At the same time it starts sending

X error: request - FreePixmap (major 54, minor 0); error - (4) Pixmap; resource_id - (18874377)

which is then replaced by the following messages repeated (in order):

X error: request - Render-CreatePicture (major 139, minor 4);   error - (9) Drawable;   resource_id - (18874377)
X error: request - Render-FillRectangles (major 139, minor 26);         error - (143) Render-Picture;   resource_id - (18874379)
X error: request - Render-FillRectangles (major 139, minor 26);         error - (143) Render-Picture;   resource_id - (18874379)
X error: request - Render-Trapezoids (major 139, minor 10);     error - (143) Render-Picture;   resource_id - (18874379)
X error: request - Render-CompositeGlyphs8 (major 139, minor 23);       error - (143) Render-Picture;   resource_id - (18874379)
X error: request - Render-CompositeGlyphs8 (major 139, minor 23);       error - (143) Render-Picture;   resource_id - (18874379)
X error: request - CopyArea (major 62, minor 0);        error - (9) Drawable;   resource_id - (18874377)
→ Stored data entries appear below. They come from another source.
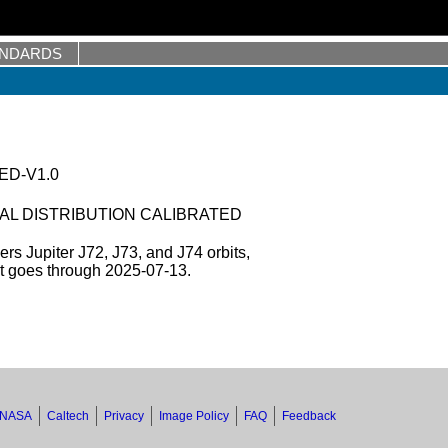
ANDARDS
ED-V1.0
AL DISTRIBUTION CALIBRATED
s Jupiter J72, J73, and J74 orbits,
et goes through 2025-07-13.
NASA
Caltech
Privacy
Image Policy
FAQ
Feedback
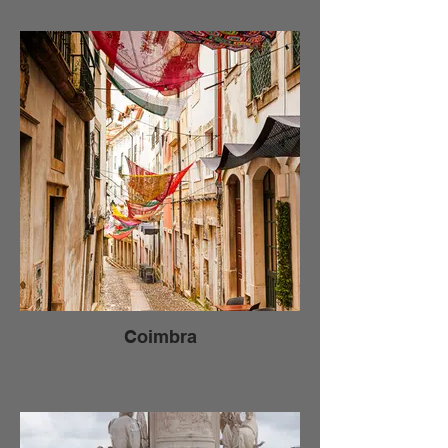
Coimbra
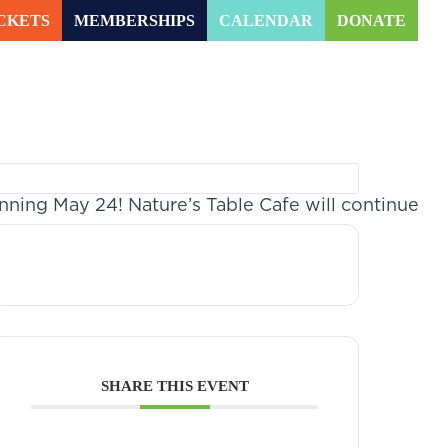
CKETS
MEMBERSHIPS
CALENDAR
DONATE
arning
Experiences
MENU
ing May 24! Nature’s Table Cafe will continue
SHARE THIS EVENT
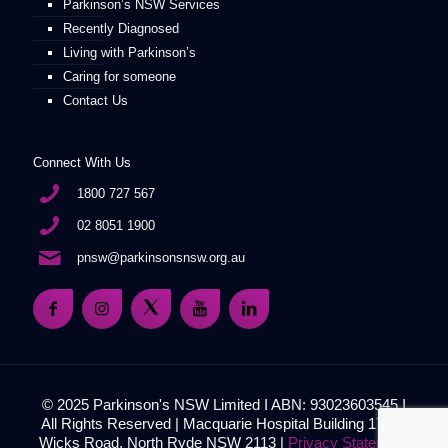
Parkinson’s NSW Services
Recently Diagnosed
Living with Parkinson’s
Caring for someone
Contact Us
Connect With Us
1800 727 567
02 8051 1900
pnsw@parkinsonsnsw.org.au
© 2025 Parkinson's NSW Limited I ABN: 93023603545 I
All Rights Reserved | Macquarie Hospital Building 17, 51
Wicks Road, North Ryde NSW 2113 |
Privacy Statement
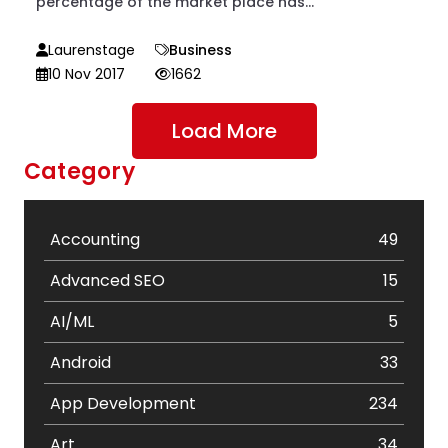
percentage of the market place has...
Laurenstage
Business
10 Nov 2017
1662
Load More
Category
Accounting
49
Advanced SEO
15
AI/ML
5
Android
33
App Development
234
Art
34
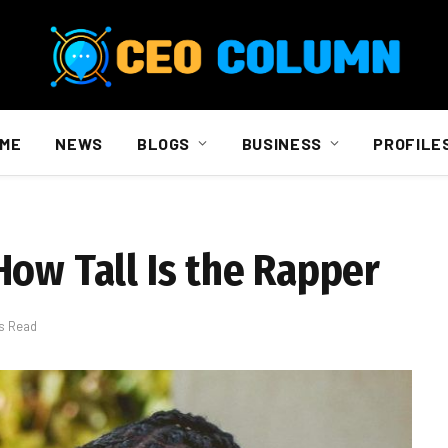
ME
NEWS
BLOGS
BUSINESS
PROFILE
How Tall Is the Rapper
s Read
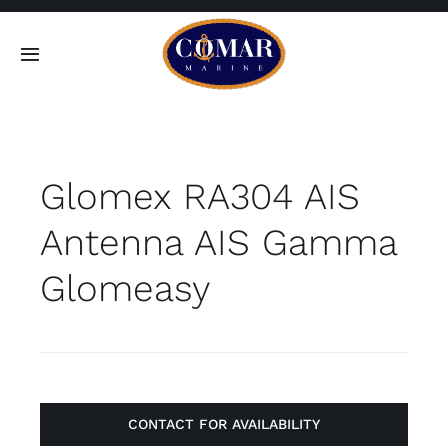
Skip
to
Toggle
content
Navigation
SEARCH
FOR:
Glomex RA304 AIS
Home
Antenna AIS Gamma
Products
Glomeasy
About
Contact
CONTACT FOR AVAILABILITY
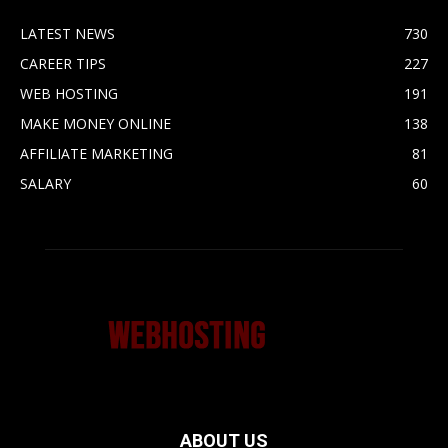
LATEST NEWS
730
CAREER TIPS
227
WEB HOSTING
191
MAKE MONEY ONLINE
138
AFFILIATE MARKETING
81
SALARY
60
ABOUT US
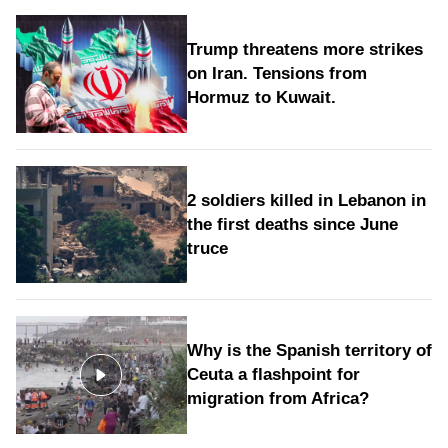
Trump threatens more strikes
on Iran. Tensions from
Hormuz to Kuwait.
2 soldiers killed in Lebanon in
the first deaths since June
truce
Why is the Spanish territory of
Ceuta a flashpoint for
migration from Africa?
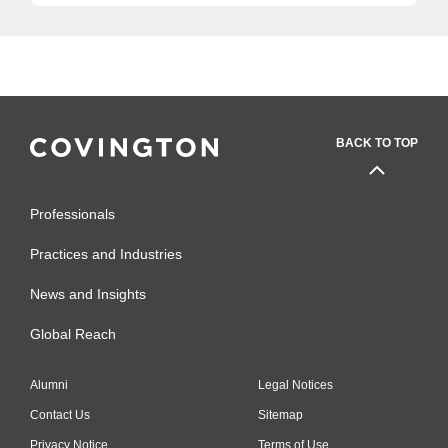
BACK TO TOP
Professionals
Practices and Industries
News and Insights
Global Reach
Alumni
Legal Notices
Contact Us
Sitemap
Privacy Notice
Terms of Use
and they continue until I kill the test program

chris-montero commented 4 weeks ago

@xezo360hye ok, I just merged the changes from the resize crash branch, along with some extra changes I made over the past few days.

Your problem seems like it stems from the fact that for some reason the window does not have its width/height set properly. Please switch to the master branch, pull all the changes, and test again with the example program I provided in the README. I'm closing this issue as your problem seems to be different than the original problem.

If the issue keeps happening, feel free to open up another issue and I'll help you there.